_Extrait du texte_.
Un cadeau de la mer

A l’âge de cinq ans, il transportait des marchandises dans une coquille de noix, à 23 ans, il est devenu le plus jeune homme de l’histoire à concourir dans le légendaire Vendée Globe.

Du lac Léman de son pays natal aux océans du monde rugissants

Par un matin d’automne mystique, nous sortons du port de Genève, le «Port-Noir» avec le bateau d’Alan et après quelques manœuvres ciblées de la part du navigateur professionnel, les voiles blanches se gonflent de vent. Ce que nous ressentons déjà comme mouvementé ne peut être comparé aux aventures qu’Alan vit sur les océans du globe d’un bleu profond. Avec des vagues de plus de huit mètres de haut et une mer houleuse, il navigue seul pendant des mois pour faire le tour du monde sans escale. Sur le paisible Lac Léman, Alan est maintenant complètement détendu. Ici, il n‘a pas à avoir peur – par exemple des conteneurs flottants, qui peuvent entrer en collision avec son bateau.

Sur le lac, les yeux tournés vers la ville de Genève, multiculturelle et animée, nous écoutons le vent dans les voiles et profitons du calme le reste du temps. Alan décrit sa ville natale comme un lieu où furent prises de nombreuses décisions d’importance internationale. Aussi, cette latitude est-elle déterminante pour sa vie. «Les gens me considèrent un peu fou», dit le jeune homme avec son rire chaleureux. Sa passion pour la voile et son attitude positive face à la vie sont littéralement palpables. «Je ne peux pas imaginer la vie sans bateau», dit le marin tout en parlant de son partenaire de vie flottant.

Alan Roura, 27 ans, a déjà été par deux fois le plus jeune participant à la course à la voile en solitaire la plus difficile au monde, le Vendée Globe. En 80 jours autour du monde, pour lui il ne s’agit pas d’un roman qui demeure poussiéreux sur une étagère, mais sa raison de vivre. Ayant grandi dans le port lacustre de la ville internationale de Genève, le citoyen suisse parcourt les mers aujourd’hui.

_Matériel de travail_.
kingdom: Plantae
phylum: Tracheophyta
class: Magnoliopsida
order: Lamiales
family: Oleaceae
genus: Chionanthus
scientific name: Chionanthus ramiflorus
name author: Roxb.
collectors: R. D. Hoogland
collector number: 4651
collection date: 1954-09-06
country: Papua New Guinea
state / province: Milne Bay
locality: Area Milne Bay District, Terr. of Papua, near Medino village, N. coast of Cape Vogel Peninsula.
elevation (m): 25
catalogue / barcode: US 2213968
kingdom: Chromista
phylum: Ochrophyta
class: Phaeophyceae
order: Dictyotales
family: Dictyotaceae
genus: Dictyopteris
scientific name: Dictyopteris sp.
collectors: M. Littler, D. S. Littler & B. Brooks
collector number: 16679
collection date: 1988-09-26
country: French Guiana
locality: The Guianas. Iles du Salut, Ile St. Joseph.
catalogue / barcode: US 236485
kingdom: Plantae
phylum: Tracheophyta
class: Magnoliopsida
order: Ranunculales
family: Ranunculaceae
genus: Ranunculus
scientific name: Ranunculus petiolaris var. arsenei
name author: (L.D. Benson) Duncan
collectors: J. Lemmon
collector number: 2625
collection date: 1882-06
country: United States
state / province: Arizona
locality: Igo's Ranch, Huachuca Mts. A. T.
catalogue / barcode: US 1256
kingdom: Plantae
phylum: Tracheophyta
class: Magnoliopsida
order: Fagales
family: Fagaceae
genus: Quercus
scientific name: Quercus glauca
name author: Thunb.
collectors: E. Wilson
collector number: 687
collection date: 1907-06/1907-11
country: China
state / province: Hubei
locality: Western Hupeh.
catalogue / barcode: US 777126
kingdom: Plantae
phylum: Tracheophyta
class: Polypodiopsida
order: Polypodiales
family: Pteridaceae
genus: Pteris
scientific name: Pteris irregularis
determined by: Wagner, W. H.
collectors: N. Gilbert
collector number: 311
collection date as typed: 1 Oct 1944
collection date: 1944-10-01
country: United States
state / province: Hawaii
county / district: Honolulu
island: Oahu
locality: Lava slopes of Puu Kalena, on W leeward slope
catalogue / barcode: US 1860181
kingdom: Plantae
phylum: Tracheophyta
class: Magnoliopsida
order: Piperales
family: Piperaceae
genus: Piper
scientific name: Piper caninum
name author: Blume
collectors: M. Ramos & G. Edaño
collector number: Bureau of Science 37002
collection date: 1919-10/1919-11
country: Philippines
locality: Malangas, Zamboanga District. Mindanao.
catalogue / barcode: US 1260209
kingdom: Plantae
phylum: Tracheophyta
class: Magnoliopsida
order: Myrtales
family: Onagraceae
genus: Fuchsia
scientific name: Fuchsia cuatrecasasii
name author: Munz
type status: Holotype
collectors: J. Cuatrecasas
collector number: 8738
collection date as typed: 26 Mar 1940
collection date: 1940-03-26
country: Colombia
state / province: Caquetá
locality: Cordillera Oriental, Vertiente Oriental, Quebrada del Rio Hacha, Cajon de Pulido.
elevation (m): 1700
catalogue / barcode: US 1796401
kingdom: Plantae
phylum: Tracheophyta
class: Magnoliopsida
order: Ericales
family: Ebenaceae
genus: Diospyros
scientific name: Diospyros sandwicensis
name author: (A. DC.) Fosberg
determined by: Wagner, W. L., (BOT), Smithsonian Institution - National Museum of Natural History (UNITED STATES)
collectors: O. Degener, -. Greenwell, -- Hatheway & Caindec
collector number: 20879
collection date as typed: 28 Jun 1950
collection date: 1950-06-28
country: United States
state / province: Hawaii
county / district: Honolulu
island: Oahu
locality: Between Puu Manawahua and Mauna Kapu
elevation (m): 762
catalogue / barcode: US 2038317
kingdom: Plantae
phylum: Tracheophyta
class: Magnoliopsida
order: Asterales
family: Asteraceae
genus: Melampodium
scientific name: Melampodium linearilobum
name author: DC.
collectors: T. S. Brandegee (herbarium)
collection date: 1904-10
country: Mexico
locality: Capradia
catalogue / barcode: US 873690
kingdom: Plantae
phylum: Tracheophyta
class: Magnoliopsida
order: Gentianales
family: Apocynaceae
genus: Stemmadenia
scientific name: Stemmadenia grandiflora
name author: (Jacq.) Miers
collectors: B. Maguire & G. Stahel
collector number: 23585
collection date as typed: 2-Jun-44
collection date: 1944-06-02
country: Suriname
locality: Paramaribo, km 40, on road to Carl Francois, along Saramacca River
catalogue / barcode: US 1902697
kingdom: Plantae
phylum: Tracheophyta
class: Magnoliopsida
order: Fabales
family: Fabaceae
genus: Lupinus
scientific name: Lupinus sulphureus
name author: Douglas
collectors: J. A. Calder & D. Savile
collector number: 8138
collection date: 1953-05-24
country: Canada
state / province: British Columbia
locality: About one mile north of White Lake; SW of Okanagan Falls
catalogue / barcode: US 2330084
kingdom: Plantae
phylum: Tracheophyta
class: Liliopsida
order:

_Liste des tâches_.
- a) Dans les fiches, substituez « collected by » à « collectors » et recopiez le passage allant de la ligne contenant « country: Papua New Guinea » jusqu'à celle contenant « country: French Guiana », ces deux lignes comprises, sans rien changer d'autre.
- b) Poursuivez, s'il vous plaît, le texte sur Alan Roura à partir de sa dernière phrase.
Les fiches n'ont aucun rapport avec le texte sur Alan Roura.

_Liste des réponses_.
- a)
country: Papua New Guinea
state / province: Milne Bay
locality: Area Milne Bay District, Terr. of Papua, near Medino village, N. coast of Cape Vogel Peninsula.
elevation (m): 25
catalogue / barcode: US 2213968
kingdom: Chromista
phylum: Ochrophyta
class: Phaeophyceae
order: Dictyotales
family: Dictyotaceae
genus: Dictyopteris
scientific name: Dictyopteris sp.
collected by: M. Littler, D. S. Littler & B. Brooks
collector number: 16679
collection date: 1988-09-26
country: French Guiana

- b)
Travaux ménagers dans la famille Roura: à cinq ans, Alan transportait le linge en barque jusqu’à cette laverie.

Le havre de paix

Le petit Alan connaissait le bâbord et le tribord avant même qu’il ne puisse distinguer la gauche de la droite. Le pont supérieur de la petite péniche était sa chambre d’enfant. L’Almyr, dont le nom vient d’une combinaison de son prénom (Al) et du prénom de sa mère Myriam (Myr). A Genève, au Port-Noir, la famille Roura, composée de cinq membres, s’est partagée le foyer sur l’eau sans grand luxe – sans douche ni électricité. Alan apprécie particulièrement le fait qu’il ait grandi comme ça, et il aime s’en souvenir. Alan et ses frères et sœurs étaient en charge de la lessive. Comme il n’y avait pas de machine à laver à bord, le panier à linge était hissé dans une petite barque et mené à la rame dans le canal du port de Genève jusqu’à l’embarcadère de la célèbre fontaine. Quand on pouvait sentir les gouttes d’eau du jet, la destination était atteinte. La «cargaison» était débarquée et transportée au «Centre des Eaux Vives» à la laverie. Un

souvenir durable qui déclenche un sourire sur le visage d’Alan encore aujourd’hui.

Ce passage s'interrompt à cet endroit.